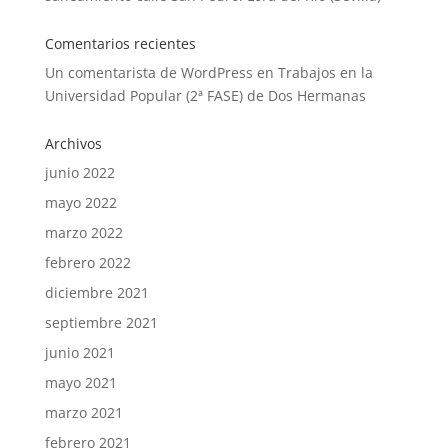
Comentarios recientes
Un comentarista de WordPress
en
Trabajos en la
Universidad Popular (2ª FASE) de Dos Hermanas
Archivos
junio 2022
mayo 2022
marzo 2022
febrero 2022
diciembre 2021
septiembre 2021
junio 2021
mayo 2021
marzo 2021
febrero 2021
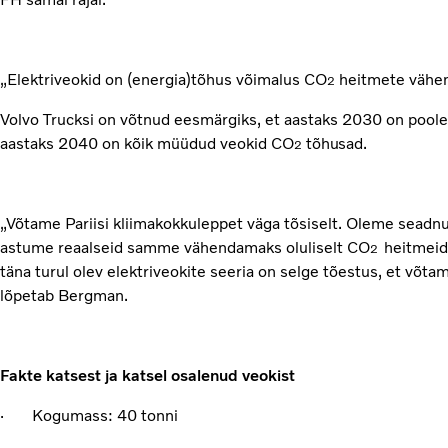
„Elektriveokid on (energia)tõhus võimalus CO
heitmete vähen
2
Volvo Trucksi on võtnud eesmärgiks, et aastaks 2030 on poole
aastaks 2040 on kõik müüdud veokid CO
tõhusad.
2
„Võtame Pariisi kliimakokkuleppet väga tõsiselt. Oleme sead
astume reaalseid samme vähendamaks oluliselt CO
heitmeid
2
täna turul olev elektriveokite seeria on selge tõestus, et võta
lõpetab Bergman.
Fakte katsest ja katsel osalenud veokist
· Kogumass: 40 tonni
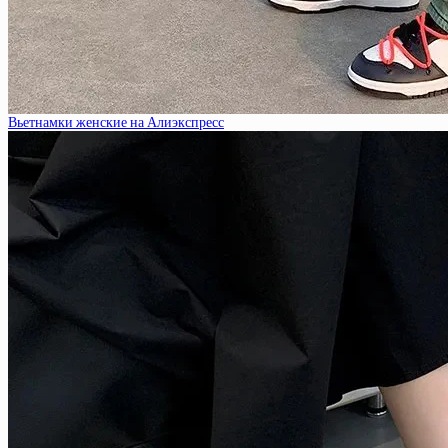
Вьетнамки женские на Алиэкспресс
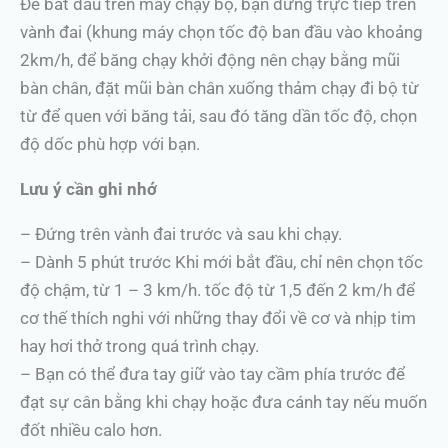
Để bắt đầu trên máy chạy bộ, bạn đứng trực tiếp trên
vành đai (khung máy chọn tốc độ ban đầu vào khoảng
2km/h, để băng chạy khởi động nên chạy bằng mũi
bàn chân, đặt mũi bàn chân xuống thảm chạy đi bộ từ
từ để quen với băng tải, sau đó tăng dần tốc độ, chọn
độ dốc phù hợp với bạn.
Lưu ý cần ghi nhớ
– Đứng trên vành đai trước và sau khi chạy.
– Dành 5 phút trước Khi mới bắt đầu, chỉ nên chọn tốc
độ chậm, từ 1 – 3 km/h. tốc độ từ 1,5 đến 2 km/h để
cơ thế thích nghi với những thay đổi về cơ và nhịp tim
hay hơi thở trong quá trình chạy.
– Bạn có thể đưa tay giữ vào tay cầm phía trước để
đạt sự cân bằng khi chạy hoặc đưa cánh tay nếu muốn
đốt nhiều calo hơn.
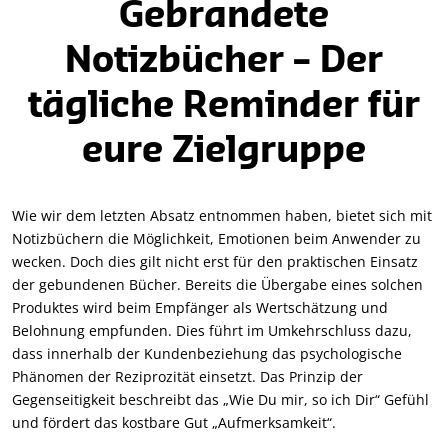
Gebrandete
Notizbücher – Der
tägliche Reminder für
eure Zielgruppe
Wie wir dem letzten Absatz entnommen haben, bietet sich mit
Notizbüchern die Möglichkeit, Emotionen beim Anwender zu
wecken. Doch dies gilt nicht erst für den praktischen Einsatz
der gebundenen Bücher. Bereits die Übergabe eines solchen
Produktes wird beim Empfänger als Wertschätzung und
Belohnung empfunden. Dies führt im Umkehrschluss dazu,
dass innerhalb der Kundenbeziehung das psychologische
Phänomen der Reziprozität einsetzt. Das Prinzip der
Gegenseitigkeit beschreibt das „Wie Du mir, so ich Dir“ Gefühl
und fördert das kostbare Gut „Aufmerksamkeit“.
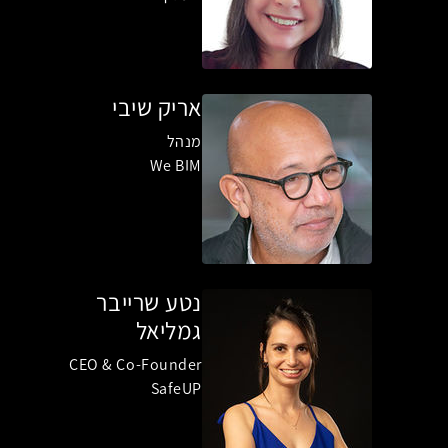
אריק שיבי
מנהל
We BIM
נטע שרייבר
גמליאל
CEO & Co-Founder
SafeUP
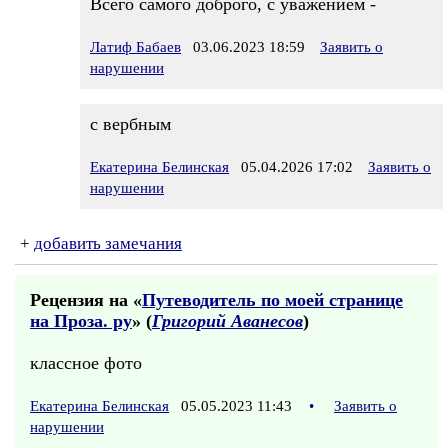
Всего самого доброго, с уважением -
Латиф Бабаев
03.06.2023 18:59
Заявить о
нарушении
с вербным
Екатерина Белинская
05.04.2026 17:02
Заявить о
нарушении
+
добавить замечания
Рецензия на «
Путеводитель по моей странице
на Проза. ру
» (
Григорий Аванесов
)
классное фото
Екатерина Белинская
05.05.2023 11:43
•
Заявить о
нарушении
++++
• EXERCISE BRIEF:
Rewrite every line of text in the data above as one numbered list, skipping any blank lines and leaving the pictures out of your answer.

• COMPLETED TASK:
1. Comentarios recientes
2. Un comentarista de WordPress
3. en
4. Trabajos en la
5. Universidad Popular (2ª FASE) de Dos Hermanas
6. Archivos
7. junio 2022
8. mayo 2022
9. marzo 2022
10. febrero 2022
11. diciembre 2021
12. septiembre 2021
13. junio 2021
14. mayo 2021
15. marzo 2021
16. febrero 2021
17. „Elektriveokid on (energia)tõhus võimalus CO
18. heitmete vähen
19. 2
20. Volvo Trucksi on võtnud eesmärgiks, et aastaks 2030 on poole
21. aastaks 2040 on kõik müüdud veokid CO
22. tõhusad.
23. 2
24. „Võtame Pariisi kliimakokkuleppet väga tõsiselt. Oleme sead
25. astume reaalseid samme vähendamaks oluliselt CO
26. heitmeid
27. 2
28. täna turul olev elektriveokite seeria on selge tõestus, et võta
29. lõpetab Bergman.
30. Fakte katsest ja katsel osalenud veokist
31. · Kogumass: 40 tonni
32. Вьетнамки женские на Алиэкспресс
33. Để bắt đầu trên máy chạy bộ, bạn đứng trực tiếp trên
34. vành đai (khung máy chọn tốc độ ban đầu vào khoảng
35. 2km/h, để băng chạy khởi động nên chạy bằng mũi
36. bàn chân, đặt mũi bàn chân xuống thảm chạy đi bộ từ
37. từ để quen với băng tải, sau đó tăng dần tốc độ, chọn
38. độ dốc phù hợp với bạn.
39. Lưu ý cần ghi nhớ
40. – Đứng trên vành đai trước và sau khi chạy.
41. – Dành 5 phút trước Khi mới bắt đầu, chỉ nên chọn tốc
42. độ chậm, từ 1 – 3 km/h. tốc độ từ 1,5 đến 2 km/h để
43. cơ thế thích nghi với những thay đổi về cơ và nhịp tim
44. hay hơi thở trong quá trình chạy.
45. – Bạn có thể đưa tay giữ vào tay cầm phía trước để
46. đạt sự cân bằng khi chạy hoặc đưa cánh tay nếu muốn
47. đốt nhiều calo hơn.
48. Gebrandete
49. Notizbücher – Der
50. tägliche Reminder für
51. eure Zielgruppe
52. Wie wir dem letzten Absatz entnommen haben, bietet sich mit
53. Notizbüchern die Möglichkeit, Emotionen beim Anwender zu
54. wecken. Doch dies gilt nicht erst für den praktischen Einsatz
55. der gebundenen Bücher. Bereits die Übergabe eines solchen
56. Produktes wird beim Empfänger als Wertschätzung und
57. Belohnung empfunden. Dies führt im Umkehrschluss dazu,
58. dass innerhalb der Kundenbeziehung das psychologische
59. Phänomen der Reziprozität einsetzt. Das Prinzip der
60. Gegenseitigkeit beschreibt das „Wie Du mir, so ich Dir“ Gefühl
61. und fördert das kostbare Gut „Aufmerksamkeit“.
62. אריק שיבי
63. מנהל
64. We BIM
65. נטע שרייבר
66. גמליאל
67. CEO & Co-Founder
68. SafeUP
69. Всего самого доброго, с уважением -
70. Латиф Бабаев
71. 03.06.2023 18:59
72. Заявить о
73. нарушении
74. с вербным
75. Екатерина Белинская
76. 05.04.2026 17:02
77. Заявить о
78. нарушении
79. +
80. добавить замечания
81. Рецензия на «
82. Путеводитель по моей странице
83. на Проза. ру
84. » (
85. Григорий Аванесов
86. )
87. классное фото
88. Екатерина Белинская
89. 05.05.2023 11:43
90. •
91. Заявить о
92. нарушении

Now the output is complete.